«Aunque los temblores habían comenzado días antes, no creímos que fuera la señal de que se aproximaba el fin del mundo.

El día amaneció despejado, pero no tardó en ir oscureciéndose. Antes del mediodía la ciudad ya se estaba adentrando en penumbras y del cielo los dioses, como dando fe de su castigo, comenzaron a lanzar cenizas y piedras que caían con fuerza sobre los tejados.

Se cernía con violencia la mayor catástrofe que había tenido lugar en la historia y no cabía lugar para pensar en la manera de sobrevivir.

Corrimos en bandadas, con lo puesto, abrazando a nuestros hijos para no perderlos en el camino. Algunos se demoraron, preocupados en esconder a buen recaudo sus más preciados bienes. También hubo quienes, confiados, optaron por resguardarse entre los muros de sus hogares, creyendo que allí estarían a salvo.

Han llegado algunos navíos a la costa, alertados del peligro implacable que nos acecha. También está nuestro amigo, el filósofo Plinio el Viejo, que ha acudido a socorrernos tan pronto como, a lo lejos, observó la tragedia. A nuestro alrededor la gente, exhausta, cae y es pisada por los que continúan corriendo, cegados por la desesperación. Desconozco si lograremos llegar a donde nos esperan...»

Así relata Plinio el Joven, testigo de primera mano de la catástrofe, cómo el infierno se cernió sobre Pompeya aquel 24 de agosto del año 79 d.C., cuando la erupción del Vesubio enterró bajo un amplio manto de cenizas y rocas volcánicas las ciudades de Pompeya, Herculano y Estabia. En cuestión de 48 horas, el volcán que ya llevaba días avisando de su presencia, cubrió por completo estas ciudades. No era la primera vez que protagonizaba un siniestro de tal envergadura y, aunque ahora parece de nuevo estar dormido, nadie sabe cuándo volverá a despertar.

Algunos consiguieron escapar ante las primeras señales de su furia y otros, desde ciudades vecinas, quisieron acercarse a prestar ayuda, empresa infinitamente altruista que pagaron con sus vidas al ser atrapados por la lava o intoxicados por los flujos piroclásticos. Entre los que dieron sus vidas en esas tareas de rescate se encontraba Plinio el Viejo, tío de Plinio el Joven, ambos ilustres personajes de su época que cultivaron de manera notable diversas disciplinas y que aún hoy gozan de reconocimiento. Del último de ellos se conserva la narración que hizo del suceso, mientras esperaba junto a otros, con incertidumbre, la ayuda que tal vez nunca llegase.

Hacia 1748, Carlos III, el Rey Arqueólogo, hizo posible el descubrimiento e impulsó las excavaciones de Pompeya, que permanecía oculta desde la explosión del Vesubio. De esta manera fueron asentadas las bases de la arqueología posterior, al evitar que las piezas salieran de su lugar de origen.

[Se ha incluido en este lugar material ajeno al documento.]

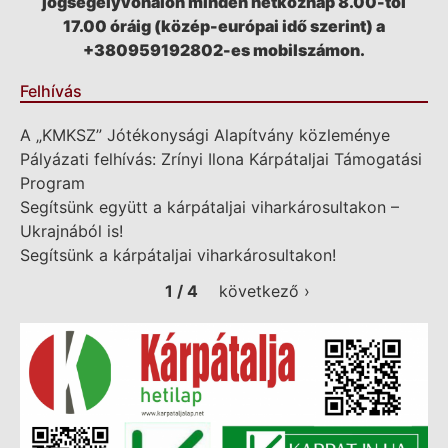
jogsegélyvonalon minden hétköznap 8.00-tól
17.00 óráig (közép-európai idő szerint) a
+380959192802-es mobilszámon.
Felhívás
A „KMKSZ” Jótékonysági Alapítvány közleménye
Pályázati felhívás: Zrínyi Ilona Kárpátaljai Támogatási
Program
Segítsünk együtt a kárpátaljai viharkárosultakon –
Ukrajnából is!
Segítsünk a kárpátaljai viharkárosultakon!
1 / 4
következő ›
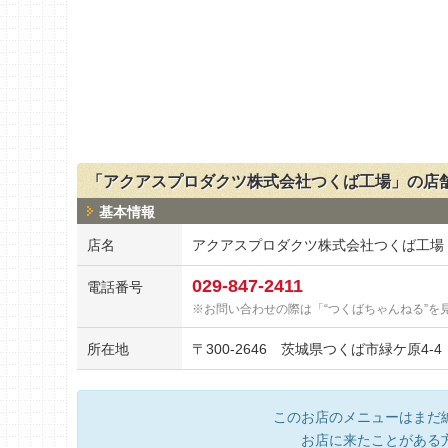
「アクアスプロダクツ株式会社つくば工場」の店
基本情報
店名
アクアスプロダクツ株式会社つくば工場
029-847-2411
電話番号
お問い合わせの際は「“つくばちゃんねる”を
所在地
〒
300-2646
茨城県つくば市緑ケ原4-4
このお店のメニューはまだ
お店に来たことがある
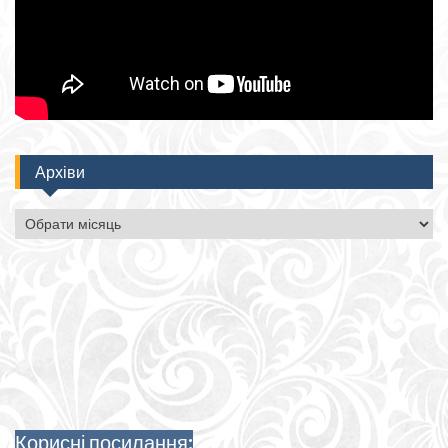
Архіви
Архіви
Корисні посилання:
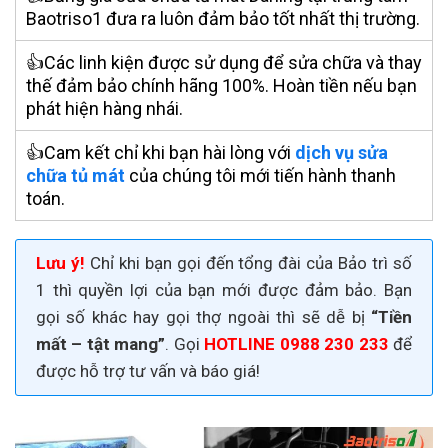
Baotriso1 đưa ra luôn đảm bảo tốt nhất thị trường.
👍Các linh kiện được sử dụng để sửa chữa và thay
thế đảm bảo chính hãng 100%. Hoàn tiền nếu bạn
phát hiện hàng nhái.
👍Cam kết chỉ khi bạn hài lòng với
dịch vụ sửa
chữa tủ mát
của chúng tôi mới tiến hành thanh
toán.
Lưu ý!
Chỉ khi bạn gọi đến tổng đài của Bảo trì số
1 thì quyền lợi của bạn mới được đảm bảo. Bạn
gọi số khác hay gọi thợ ngoài thì sẽ dễ bị
“Tiền
mất – tật mang”
. Gọi
HOTLINE 0988 230 233
để
được hỗ trợ tư vấn và báo giá!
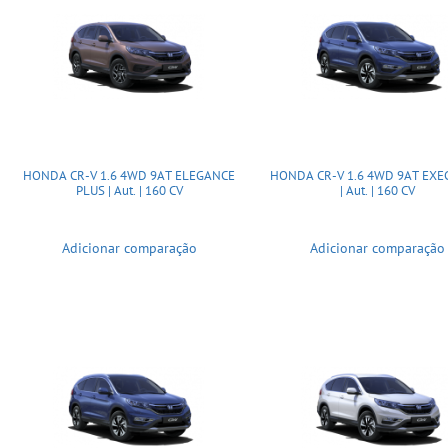
HONDA CR-V 1.6 4WD 9AT ELEGANCE
HONDA CR-V 1.6 4WD 9AT EXE
PLUS | Aut. | 160 CV
| Aut. | 160 CV
Adicionar comparação
Adicionar comparação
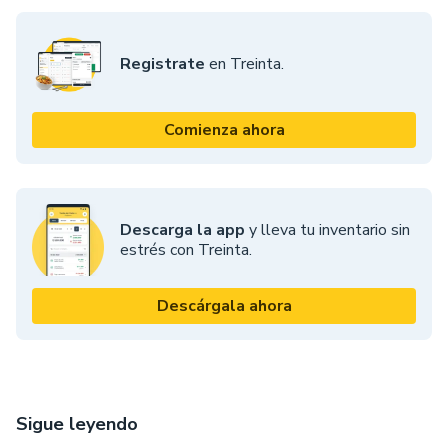
Registrate
en Treinta.
Comienza ahora
Descarga la app
y lleva tu inventario sin
estrés con Treinta.
Descárgala ahora
Sigue leyendo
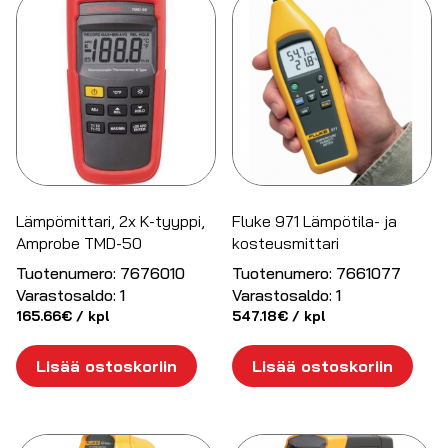
Lämpömittari, 2x K-tyyppi,
Fluke 971 Lämpötila- ja
Amprobe TMD-50
kosteusmittari
Tuotenumero:
7676010
Tuotenumero:
7661077
Varastosaldo:
1
Varastosaldo:
1
165.66
€
/ kpl
547.18
€
/ kpl
Lisää ostoskoriin
Lisää ostoskoriin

Gracias a ello, ha sido posible que dos mil años después de la erupción podamos contemplar los restos que de estas ciudades quedaron y descubrir cómo eran las vidas y el día a día de sus gentes, pasear por sus calles e incluso evocar los trágicos momentos en los que el volcán comenzó a escupir lava violentamente.

En los últimos años, gran variedad de objetos de uso cotidiano, joyas, pinturas… han salido de su lugar de origen para ser protagonistas de exposiciones diversas con el fin de dar a conocer al mundo cómo vivieron y perecieron los habitantes de una de las ciudades más ricas y prósperas de la región italiana de la Campania. Para después regresar de nuevo al lugar al que pertenecen.

Pero no solo eso, sino que también podemos toparnos con una serie de elementos mucho menos comunes: restos orgánicos, figuras humanas que quedaron petrificadas bajo las cenizas, animales, huellas de los que huían del horror... Imágenes tan tremendas como grandiosas que muestran el instante final de la vida. Resulta muy difícil no estremecerse al observar el gesto de terror de quienes no consiguieron escapar.

Y es que, a veces, olvidamos que es imposible luchar contra el poder de la naturaleza.